Pero no es lo que el feminismo reivindica...
–Bueno, depende de cuál feminismo estamos hablando. Hay quienes dicen si la mujer tuviera el poder no habría crímenes y guerra y avalan una mitología de la mujer como un ser más dulce. Esta mitología se genera en una época en donde la mujer estaba despojada de la posibilidad de ejercer el poder de forma directa. Las cualidades de dulzura y espiritualidad son formas edulcoradas de nombrar las cualidades del subalterno. Yo no lo vincularía con el feminismo con mayúscula.
¿Te parece un riesgo de la reflexión sobre la masculinidad partir de la base de oponerse al feminismo?
–La masculinidad cervecera, de Coco Sily, sí. Nace de la oposición a la mujer y me parece otra forma lamentable de conformismo. Yo tengo admiración por el movimiento feminista en esta vertiente superadora. El feminismo de la primera y la segunda ola es uno de los grandes momentos de Occidente. Pero la sociedad de consumo contemporánea tiene una gran habilidad para apropiarse de determinados nombres prestigiosos o heroicos y adaptarlos a sus propias necesidades. El feminismo falopa es el discurso publicitario adaptado a la sociedad de consumo actual disfrazado levemente de reivindicación y tomando prestados sin demasiado derecho las banderas de un movimiento que fue y es de liberación y trascendencia.
¿Qué es lo que cuestionás como una exaltación del sometimiento?
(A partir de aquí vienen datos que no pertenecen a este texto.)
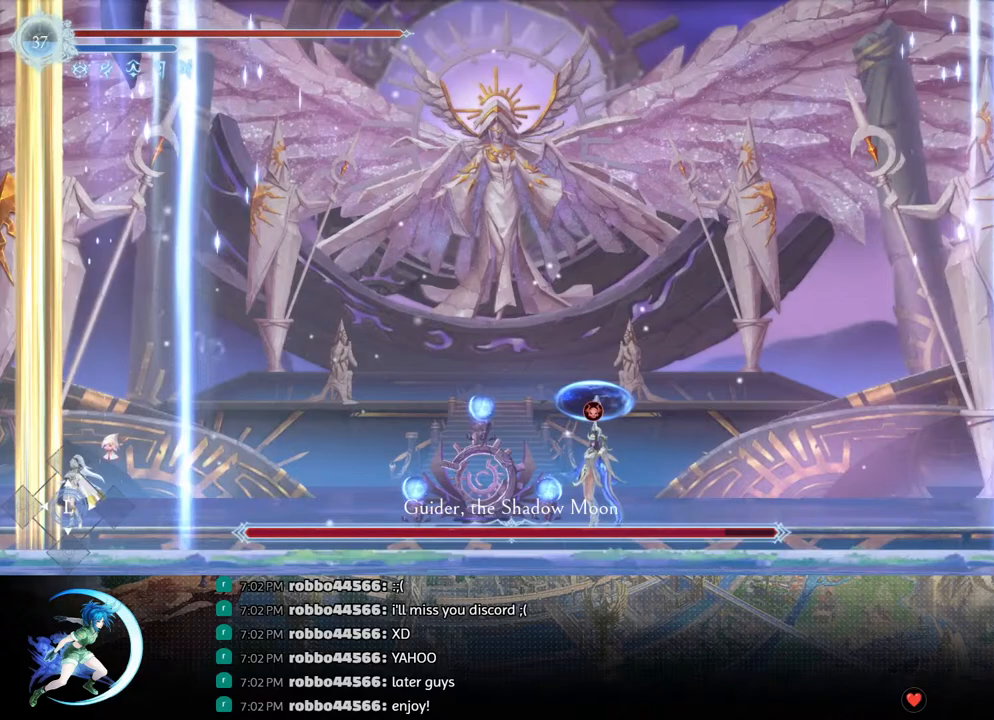
{"buttons": [], "left_stick": "center", "right_stick": "center", "events": [[200, "DPAD_RIGHT", "down"], [233, "R1", "down"], [300, "DPAD_DOWN", "down"], [300, "R1", "up"], [367, "R1", "down"], [450, "DPAD_DOWN", "up"], [467, "DPAD_RIGHT", "up"], [467, "R1", "up"]]}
–A mí me impresionó enterarme que se realizó una encuesta muy amplia por parte de los ensayistas Gerzema y D’Antonio, coautores del libro The Athena doctrine, para el cual realizaron su amplia encuesta, en varios continentes con la pregunta: ¿El mundo sería mejor si los hombres pensaran como las mujeres? La mayoría respondió que sí. Pero lo interesante es cuáles son las cualidades que los encuestadores asignan al modo de pensar femenino. Y ahí te querés tirar por la ventana. La idea es que las mujeres son pacientes, son ahorrativas, son razonables y son colaboradoras. Ninguna de mis hermanas o amigas o mujeres que yo conozca deja de sentirse insultada por la idea de que eso es la feminidad. Y yo me siento insultado por ellas. En realidad, no son cualidades femeninas, sino de un estereotipo de servidumbre que puede destinarse a la mujer de la era patriarcal, del negro en la etapa esclavista o de un empleado en una multinacional. Si yo fuera un CEO preocupado por mantener salarios bajos, tener empleados desmovilizados que no cuestionen la estructura de la empresa promovería esos valores y, para que no parezca infame, le adosaría un disfraz como la feminidad. La bandera feminista, que tiene los laureles justamente ganados, es usada para encubrir un discurso de patrones hacia empleados. En la encuesta, además, se nombran dos cualidades masculinas: son resistentes y son decididos. En cuanto a cualidades, como la crítica, el humor, la imaginación y el sentido de la justicia no son ni femeninas ni masculinas, dejaron de existir en el debate.